Are there any desalination plants in Australia SDU ? You have enough sea water around you eh !
I agree that explaining the physical folding of sheets, in writing, is not the easiest of things, But when I have draped a sheet over a load, and it is too long down the sides, as it often was, I have never needed to go back on top and play around with it.
For myself, once the sheet is unrolled, everything else is done from ground level. Tuck the excess sheet up inside the outer layer, (avoiding making water traps for when it rains and you unsheet it later!) secure in place with the sheet-ties, then use ropes to finish securing the sheet by pinching it against the rave.
Each to their own etc, of course. ![]()
I never got back up on the load as I had weighed up what I had to do with the sheets first so any surplus sheet was already sorted. I could then get down and quietly pull down the nearside sheets to a nice tidy finish on the chock rave. No need to stuff copious amount of excess sheet up and thereby leaving an untidy bulge right along the length of the load and even a worse bulge where the two sheets overlapped !
Ah, I understand better now. Thanks.
Were there problems with any wind getting under the tuck on top? Or am I visualising it badly again?
Yes you are ! The top of the load was smooth and ,of course, it probably might have been fly sheeted so doubly smooth !
Sorry, but I don’t understand where the excess sheet is then?
What am I not getting?
Folded between the top, right and left corners.
Visualize the edge of the tarp starting at the coaming rail/rave, up then across the top of the load, folded back to the same edge, folded again over the load to the opposite side, repeat under the tarp again if necessary, then down to the trailer floor.
Yes Dennis, there are desal plants of various sizes, dotted around the country. Of course they are a political football. Whichever party commissioned the construction was lambasted for building them, at great expense and cost to run, but come the next drought, if they hadn’t built them, they’d have been put down for that.
Dorothea got it right in the second stanza of her iconic poem, droughts and flooding rains.
The first verse describes where she came from, the second, her adopted country.
Thanks.
I am trying to visualise this, stop me if I’m wrong; So there is a tuck or reef running the length of the sheet, on top of the load?
Yes, all the excess sheet is pleated, on top of the load.

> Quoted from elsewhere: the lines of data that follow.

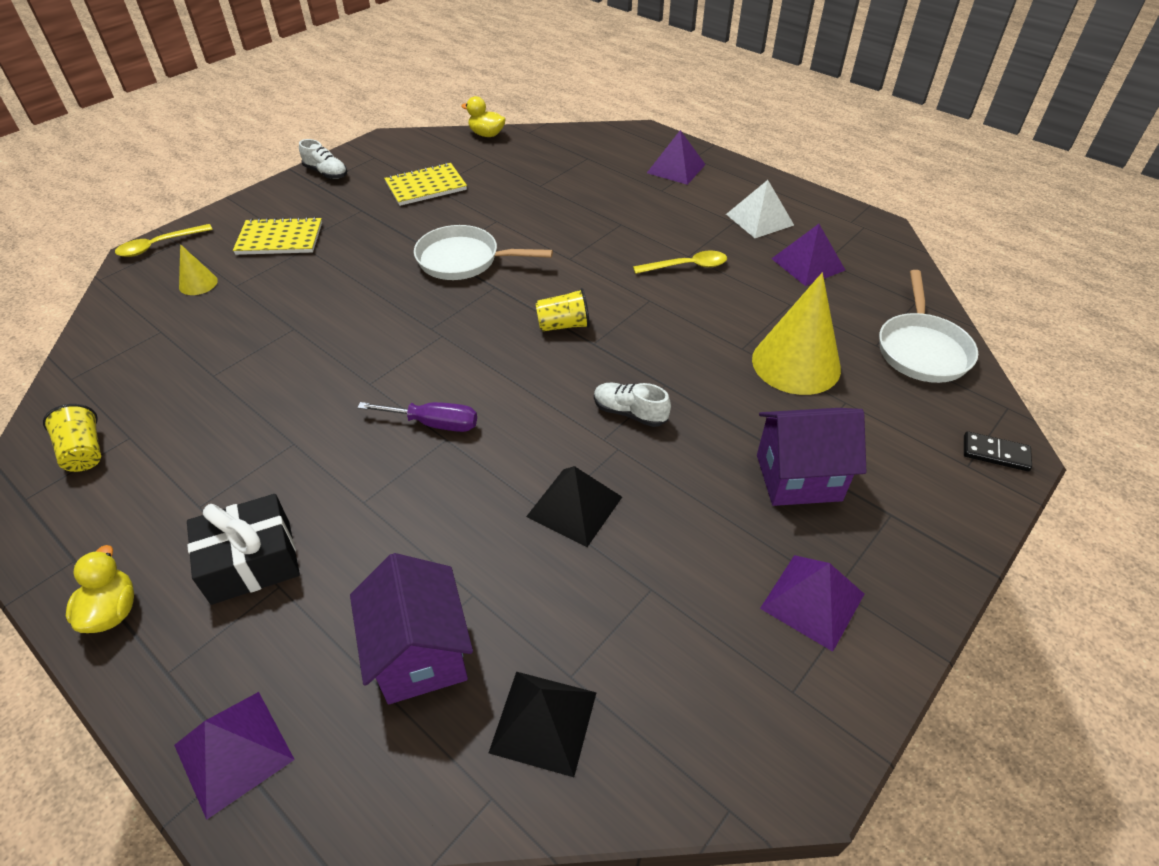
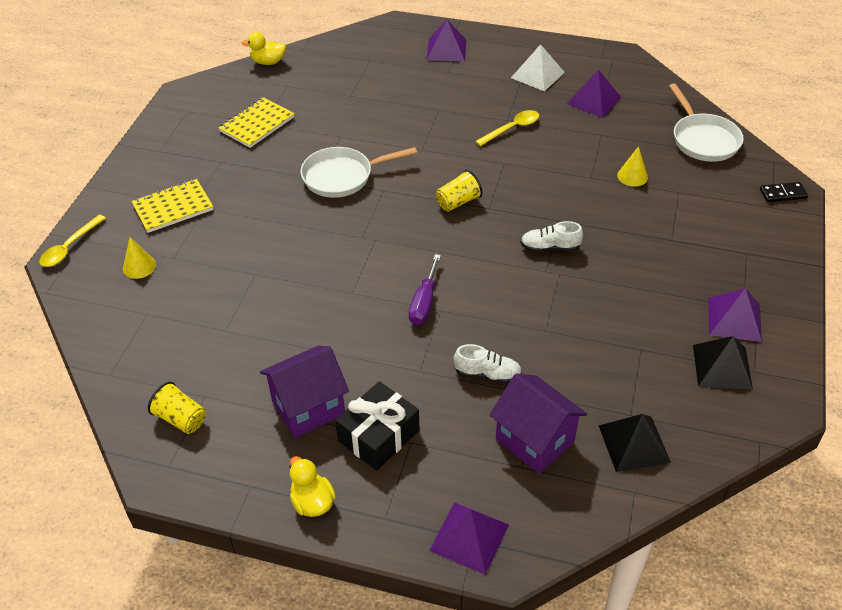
camera: 25 degrees left, 0 degrees up
white shoe [299,139,347,179] -> white shoe moved to [454,344,522,383]
purple screwdriver [357,402,477,432] -> purple screwdriver turned 120 degrees clockwise [409,254,441,325]
black pyramid [526,466,622,547] -> black pyramid moved to [693,336,753,390]
yellow cone [752,273,841,395] -> yellow cone [617,146,648,187], size x0.47
purple house [757,408,866,506] -> purple house moved to [260,346,349,438]

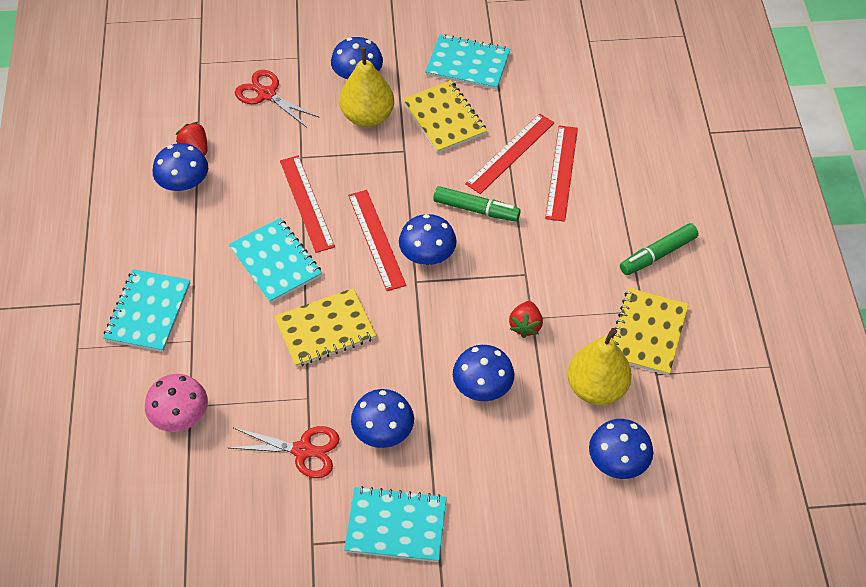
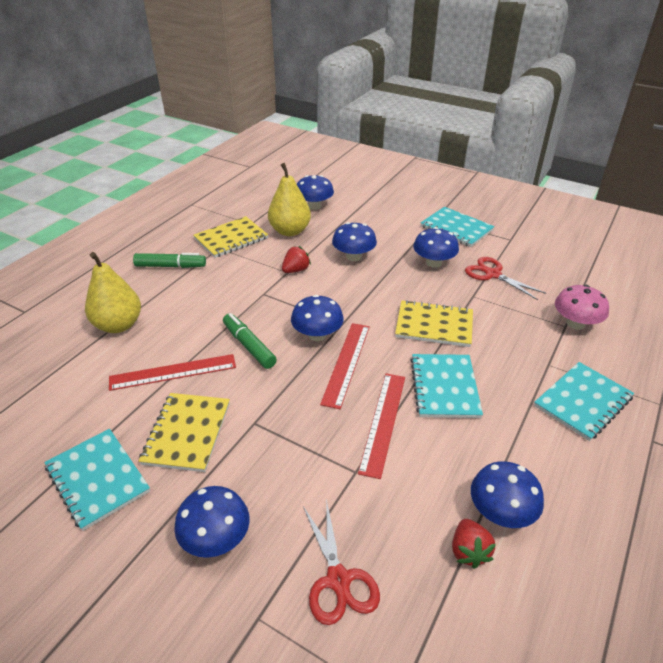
camera: 145 degrees left, 15 degrees down
yellow pear [340,47,394,127] -> yellow pear moved to [85,252,141,333]
red ruler [545,125,578,222] -> none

Yes you got it SDU. The excess sheet is underneath and up and over the top of the load so what you do is deftly pull this part of the sheet down until it is nice and level with the chock rave and can then be tied along its length. BTS trailers always had two main sheets so there was an overlap but it was still a tidy job.
Derek Linch
I always rolled them up from the corners and ends then tied them up with the sheet ties then tied both ends together back first then pulled the sheet tight both sides at the front again rolled them up tied them up and tied both sides down repeat with the front sheets. If you got them tight enough you could make a tidy job.